Nous plafonnons les prix de sortie des logements avec des programmes en accession à 2500€/m² (TTC, parking compris). Pour y parvenir, nous agissons sur tous les leviers que nous avons à disposition. Je précise « tous » les leviers car nous ne nous concentrons pas qu’exclusivement sur les prix du foncier. Bien sûr, c’est une entrée fondamentale sur laquelle agir, surtout lorsque ces derniers ont eu tendance à augmenter avec l’attractivité de la métropole bordelaise. Dans certaines opérations, le prix du foncier pèse plus de 30% dans le bilan d’opération. Néanmoins, il faut agir plus globalement sur toutes les entrées et, notamment, tous les curseurs dans les bilans de promotion pour neutraliser tous les frais « immatériels » du logement.
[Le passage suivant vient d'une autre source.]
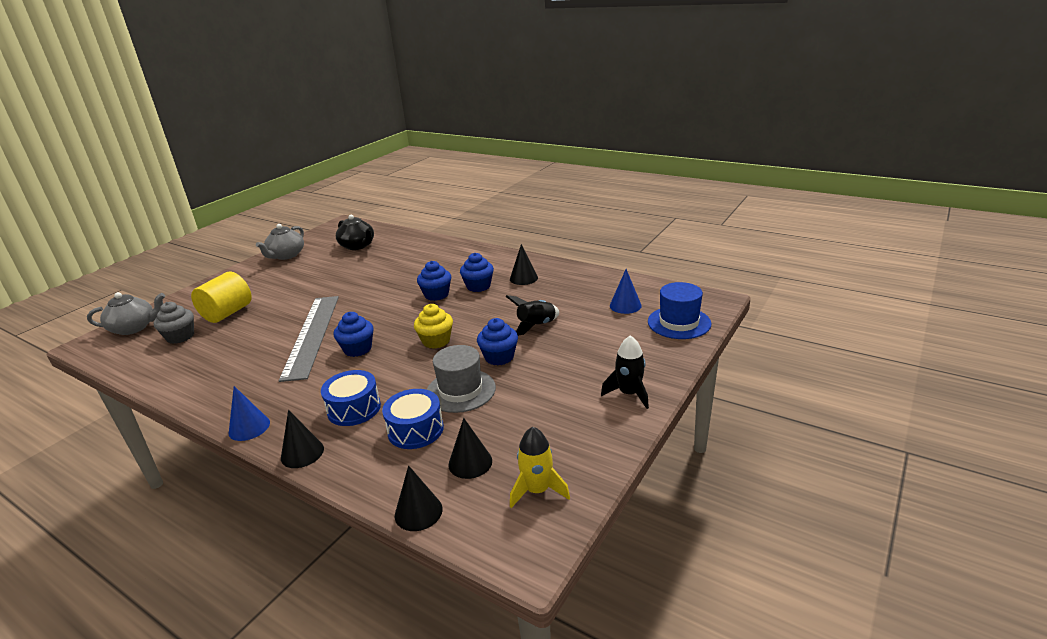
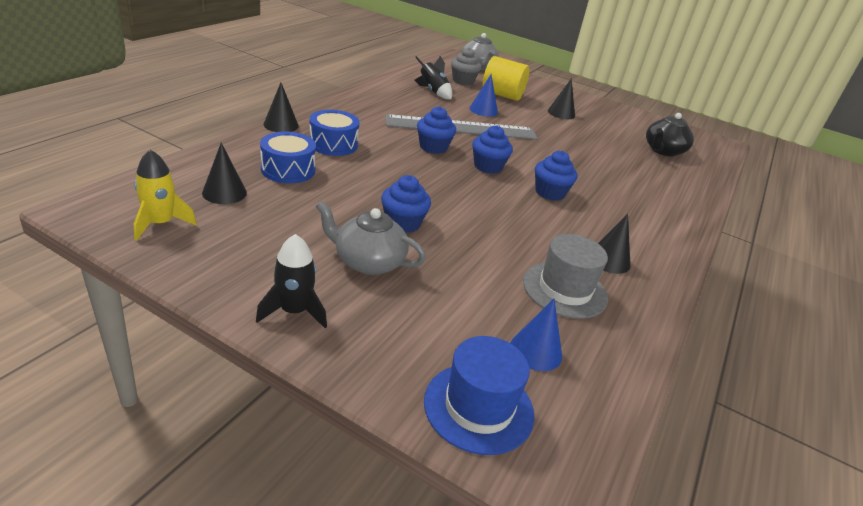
camera: 80 degrees right, 5 degrees up
blue cone [229,386,270,441] -> blue cone moved to [469,74,498,117]
grey teapot [256,224,304,260] -> grey teapot moved to [316,201,426,275]
black cone [395,465,443,531] -> black cone moved to [548,78,575,119]
yellow cupcake [414,304,453,349] -> none
grey hat [427,345,496,413] -> grey hat moved to [523,234,608,319]
blue cupcake [460,253,494,292] -> blue cupcake moved to [472,125,513,174]
black rocket [506,295,559,336] -> black rocket moved to [415,56,452,99]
Plus précisément, nous diminuons les frais de commercialisation (qui représentent entre 12 et 17% du prix parfois) en neutralisant les brokers. En effet, nous avons une assiette élargie d’acheteurs potentiels grâce aux prix accessibles que nous imposons. Si vous produisez plus de logements et en vendez plus, votre chiffre d’affaires ne sera pas impacté, ou alors à la marge. Les prix de construction représentent également une part importante du coût d’une opération et nous cherchons à optimiser avec les architectes et les entreprises l’ordonnancement des travaux afin de réduire les temps de chantier, sans pour autant dégrader la qualité de la construction. »

– Et pour remplir simultanément les deux autres critères, quels sont vos principes d’intervention ?

« Nous avons défini notre intervention autour de plusieurs piliers, dont le cœur est, bien sûr, le logement. Nous avons ainsi une marguerite, dont chaque pétale est un principe de conception. Ces principes se traduisent ensuite dans des cahiers des charges. Nous parvenons, ainsi, à les personnaliser et à intégrer ce qui fait l’intérieur d’un logement (sa typologie, ses caractéristiques intérieures) mais également tout ce qu’il y a autour du logement (le rapport au sol, le contexte d’insertion…). Les plans sont analysés par La Fab et nous entretenons un dialogue tout au long du projet avec toutes les parties-prenantes dans des ateliers de fabrication de la ville : les promoteurs, les bailleurs sociaux, les concepteurs, les collectivités concernées…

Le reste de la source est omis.